Getting lost, even temporarily, can have profound consequences for everyone. As a brakeman, Michener is responsible for helping to slow the sled down, a process that can take a football field or more to complete. This means he has to know exactly where the finish line is without being able to see it. “After the 16th turn, I know that I have about 1.5 seconds,” he says. “So when we come out of it, I count that off in my head and then hit the brakes. If I pull after corner 15, the ruin is ruined. If I think there’s one more corner after 16? We’re flying off the end of the track.”

Any extraneous movement can cause the driver to skid, especially during straightaways, and the consequences of wiping out are somehow even worse than one might expect. “It doesn’t matter where you are on the course,” Cunningham warns. “If you crash, you’re going all the way to the bottom, whether you like it or not.” In the event that the the team doesn’t nail their positioning out the gate, everyone has to wait patiently until the first curve to adjust—when the downward pressure affords them a few seconds of literal wiggle room—before locking all the way in.

This can be a difficult temptation to resist. “If Chris [Kinney] sits too early, or doesn’t sit down fast enough, and he’s on top my leg while we’re pulling 5 g of force?” asks Michener with a unsettling degree of nonchalance. “He could break it.” Bobsledders can’t communicate with each other during the run, either—at least, not in any meaningful sense. While drivers and passengers might unleash the occasional unintelligible, adrenaline-fueled pump-up scream at one another, the inside of this giant snow sarcophagus is too loud and too intense to allow for anything else.
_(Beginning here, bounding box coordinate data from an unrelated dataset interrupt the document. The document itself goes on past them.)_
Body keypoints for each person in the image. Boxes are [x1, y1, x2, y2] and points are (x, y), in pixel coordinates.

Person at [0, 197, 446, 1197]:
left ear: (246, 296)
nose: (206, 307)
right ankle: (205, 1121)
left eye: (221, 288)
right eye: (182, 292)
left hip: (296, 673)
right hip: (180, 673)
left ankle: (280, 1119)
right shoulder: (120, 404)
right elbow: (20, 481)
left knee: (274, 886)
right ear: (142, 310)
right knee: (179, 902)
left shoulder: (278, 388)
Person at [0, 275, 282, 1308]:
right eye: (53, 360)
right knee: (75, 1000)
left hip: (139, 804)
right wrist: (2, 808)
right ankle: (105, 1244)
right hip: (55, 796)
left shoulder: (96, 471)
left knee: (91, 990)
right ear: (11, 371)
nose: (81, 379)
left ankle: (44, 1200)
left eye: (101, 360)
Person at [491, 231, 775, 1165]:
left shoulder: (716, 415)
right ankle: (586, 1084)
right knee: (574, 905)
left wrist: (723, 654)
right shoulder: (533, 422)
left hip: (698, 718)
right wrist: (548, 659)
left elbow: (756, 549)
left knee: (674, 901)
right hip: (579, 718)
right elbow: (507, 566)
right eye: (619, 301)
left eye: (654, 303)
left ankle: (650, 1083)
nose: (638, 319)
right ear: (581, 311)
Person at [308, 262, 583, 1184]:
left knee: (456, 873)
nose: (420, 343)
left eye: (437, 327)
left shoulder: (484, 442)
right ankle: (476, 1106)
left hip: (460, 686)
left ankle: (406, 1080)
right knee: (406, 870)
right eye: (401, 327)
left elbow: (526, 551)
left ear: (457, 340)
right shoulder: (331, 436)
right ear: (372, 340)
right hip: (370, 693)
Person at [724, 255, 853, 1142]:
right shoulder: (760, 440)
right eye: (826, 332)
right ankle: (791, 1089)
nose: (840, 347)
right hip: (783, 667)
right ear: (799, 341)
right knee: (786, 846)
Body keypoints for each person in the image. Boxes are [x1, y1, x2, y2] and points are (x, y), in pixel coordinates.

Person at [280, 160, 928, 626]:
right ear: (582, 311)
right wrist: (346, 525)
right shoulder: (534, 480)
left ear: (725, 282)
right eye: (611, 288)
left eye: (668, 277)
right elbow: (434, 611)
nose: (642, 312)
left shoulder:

Everyone gets beat to hell during those fifty-odd seconds—it’s just a question of which protrusion is hitting whose body, and where, and how frequently, and how hard. “My first time down,” remembers Weinstock reverentially, “I didn’t realize how violent it would be.” Michener likened it to a car accident, while Valdes compared it to simulating a football game. Williams, the 2012 silver medalist, memorably called each run “like being inside a washing machine rolling down the side of a mountain.” Cunningham eventually settled on a “very intense” roller coaster, but one stripped of padding and seatbelts. Ever the master of analogies, he invoked those grainy security clips of bus accidents, too. “When you hit a bump, everyone in the front pops up a little, right? But everyone at the back gets thrown into the roof.”

This is true of many Olympic events, but especially given the sport’s relative obscurity—again, sadly, recreational bobsledding leagues have yet to catch on in these United States—it’s hard to convey the experience of being inside a sleigh to viewers at home. “The speed, how loud it is, the vibrations, the pressure,” says Cunningham. “TV doesn’t do it justice.” If you see semi-frozen bobsledders staggering drunkenly from the ice after a run, bodies doubled over with hands on their knees, it’s probably because they haven’t quite regained the ability to hear or think or breathe just yet. Good luck parlaying track experience into dealing with that.